___ Document extract

# This is my center display



## Snowhere (Jul 27, 2007)

So when I start up the car, I can read the message flashed with some lines through it. Then this is what I see. Is that blob where the outside air temperature is displayed? If not, shouldn't I be able to see the temp in the display? Just trying to figure it out.


----------



## 71DubBugBug (Dec 3, 2006)

that doesnt look too good


----------



## BHB (Oct 26, 2004)

*Re: (71DubBugBug)*

i think you need a new cluster


----------



## life.love.regret (Mar 19, 2002)

*Re: (bhb399mm)*


_Quote, originally posted by *bhb399mm* »_i think you need a new cluster









yeah unfortunatly


----------



## Snowhere (Jul 27, 2007)

*Re: (life.love.regret)*

I know. 
I just want to know what should I be seeing?


----------



## BHB (Oct 26, 2004)

*Re: (Snowhere)*

from top to bottom: 
audio selection
outside temp
trip computer function (mpg, miles to empty, etc)
P-R-N-D-S 

sorry, not the best pic.


----------



## Snowhere (Jul 27, 2007)

*Re: (bhb399mm)*

Thanks, but damn, I guess I am missing more then I thought. Is there any way it is turned off on mine?


----------



## BHB (Oct 26, 2004)

*Re: (Snowhere)*

try hitting the "reset/on/off" button on the left control stalk, on the bottom.


----------



## PerL (Jan 9, 2001)

*Re: (bhb399mm)*


_Quote, originally posted by *bhb399mm* »_on the left control stalk, on the bottom. 

It's the right (wiper) stalk, not the left.


----------



## BHB (Oct 26, 2004)

*Re: (PerL)*

yep.. thats right


----------



## Wahaha (Aug 3, 2002)

*Re: This is my center display (Snowhere)*

Follow this guy
http://forums.audiworld.com/a6/msgs/762161.phtml
and
http://forums.audiworld.com/a6/msgs/767525.phtml


----------



## Snowhere (Jul 27, 2007)

*Re: This is my center display (Wahaha)*

Man, I would be all over that. I guess I will have to join Audiworld to check it out.


----------



## thetwodubheads (Dec 6, 2004)

*Re: This is my center display (Snowhere)*

Is there some way to see that site without having to read all posts individually?


----------



## BHB (Oct 26, 2004)

*Re: This is my center display (thetwodubheads)*


_Quote, originally posted by *thetwodubheads* »_Is there some way to see that site without having to read all posts individually?

no


----------



## thetwodubheads (Dec 6, 2004)

*Re: This is my center display (bhb399mm)*

That's why I love this site http://****************.com/smile/emthup.gif 
I can haz cliff notes?

______
___ Dataset content

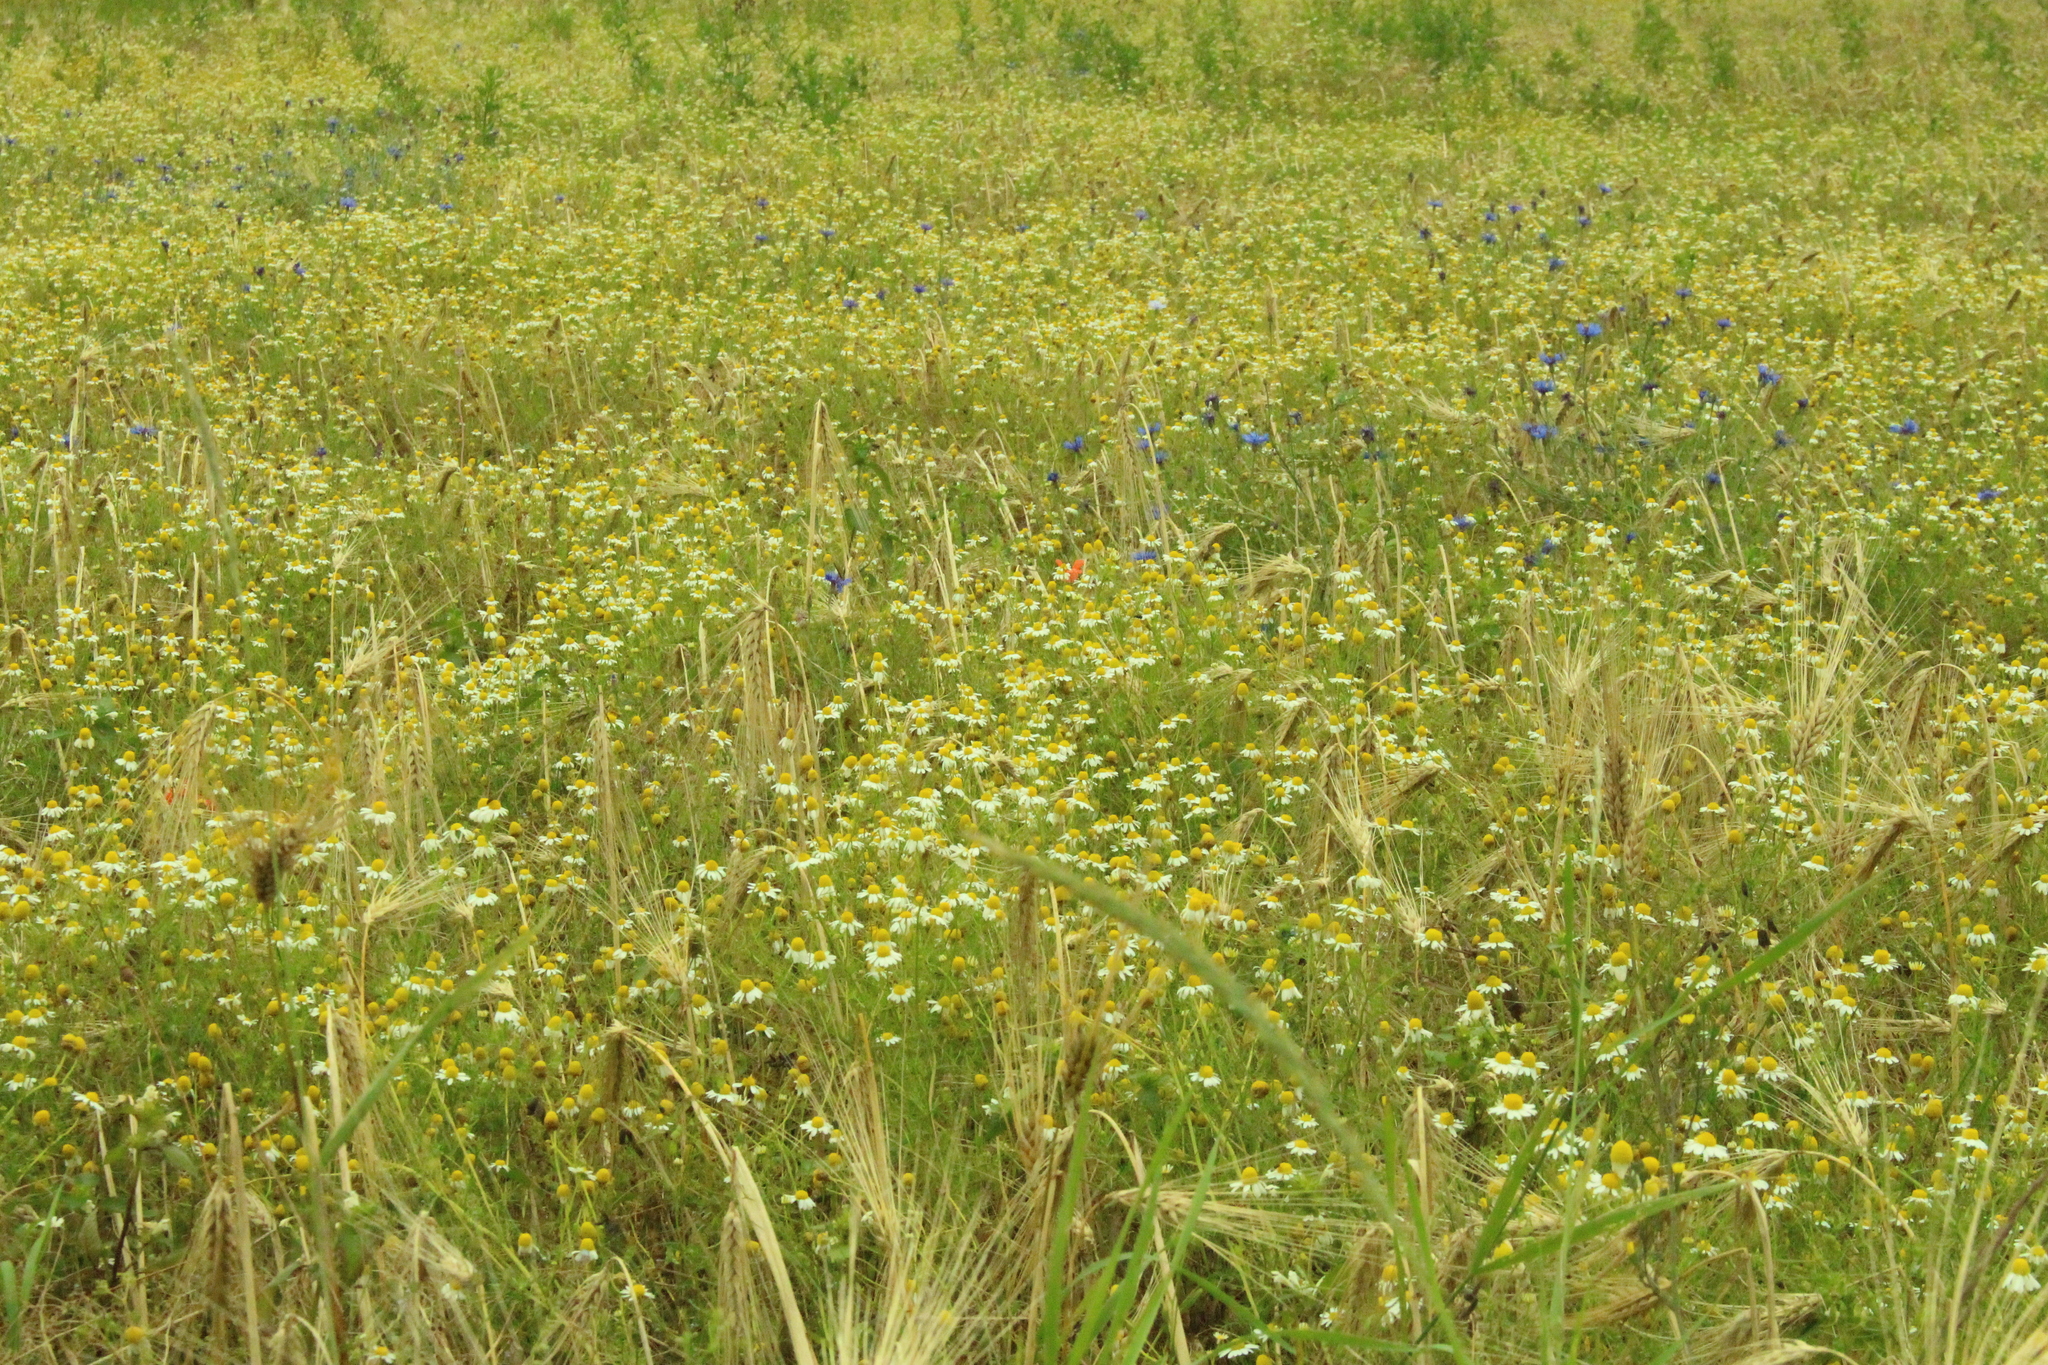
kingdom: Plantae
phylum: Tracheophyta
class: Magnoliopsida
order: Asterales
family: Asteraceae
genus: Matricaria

______
___ Dataset content

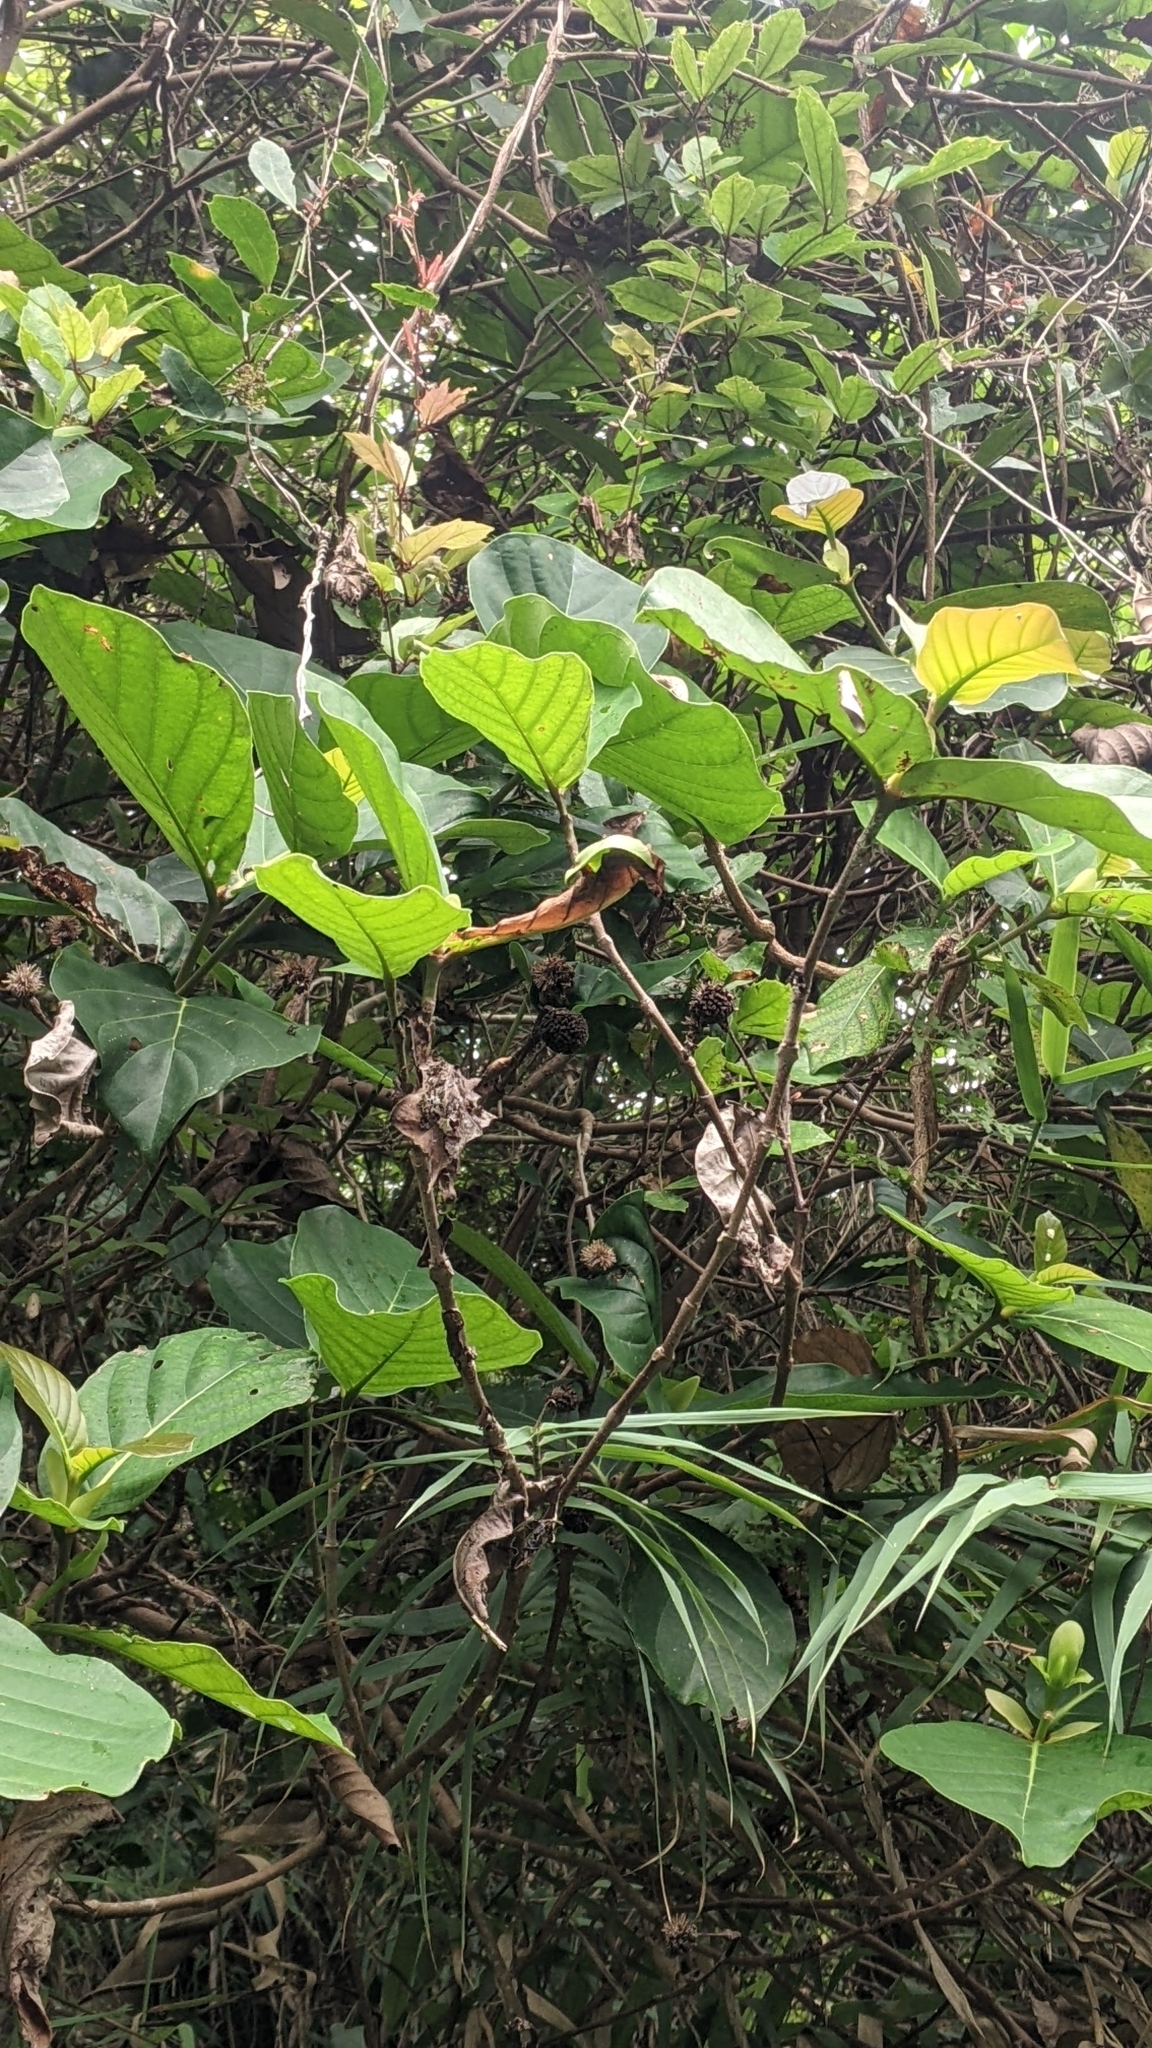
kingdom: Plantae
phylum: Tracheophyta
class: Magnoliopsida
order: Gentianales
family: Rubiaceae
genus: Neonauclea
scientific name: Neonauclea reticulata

______

* **To do**
A) Write out the part of the center display thread starting at "# This is my" and ending at "(Dec 3, 2006)", word for word.
B) In the center display thread, which stalk has the "reset/on/off" button once the mistake about its location is corrected?
C) Extend the forum thread about the car's center display with further posts that follow its last reply.

* **Per-task answers**
A)
# This is my center display



## Snowhere (Jul 27, 2007)

So when I start up the car, I can read the message flashed with some lines through it. Then this is what I see. Is that blob where the outside air temperature is displayed? If not, shouldn't I be able to see the temp in the display? Just trying to figure it out.


----------



## 71DubBugBug (Dec 3, 2006)

B) The right (wiper) stalk.

C)
Guy tracked down distributor for the screens, planning on selling them or the service to refurbish clusters?


----------



## richardsc (Feb 1, 2008)

Read this:
http://www.audiworld.com/tech/elec106.shtml
It's fairly simple to remove / replace the cluster. Just gotta have VAG-COM. 
You can usually find cluster for around $500 max online and DIY (as the replacement / repair process in the AW posts linked ends up costing you close to $500 anyway!)


----------



## thetwodubheads (Dec 6, 2004)

*Re: (richardsc)*

Thanks, looks simple enough....
Is that large orange dot on his cluster a note that mileage was changed?


----------



## Snowhere (Jul 27, 2007)

*Re: (thetwodubheads)*

Not that I know of, my display was indeed turned off. Now I can see everything and I just have some lines missing and that blob tends to morph. a bit. The car and paint are close to mint condition, just a couple of tiny dings and chips that show that it was not resprayed. The leather looks like it came out of a showroom. That indicates to me that the car was garage kept to keep the UV damage due to our altitude from cracking the leather. That and a local, older lady passed away to make this car become mine. For a local car to not be severally chipped up out here, you have to not drive it in on the snowy days. Like two days ago and tonight and tomorrow! I will post up some pictures when I get home tonight.


----------



## Snowhere (Jul 27, 2007)

*Re: (Snowhere)*

O.k. Here is my display turned on. Not perfect, but I can deal with it for now.









This was my commute, monday morning. This is not too bad, I can actually see. There was one vehicle that drove off the side of the pass on the way in. They tumbled and rolled down about a 75 foot embankment. And there was one other SUV rollover on the flats.
















Since this is spring time in the Colorado Rockies, the evening drive back was dry as a bone.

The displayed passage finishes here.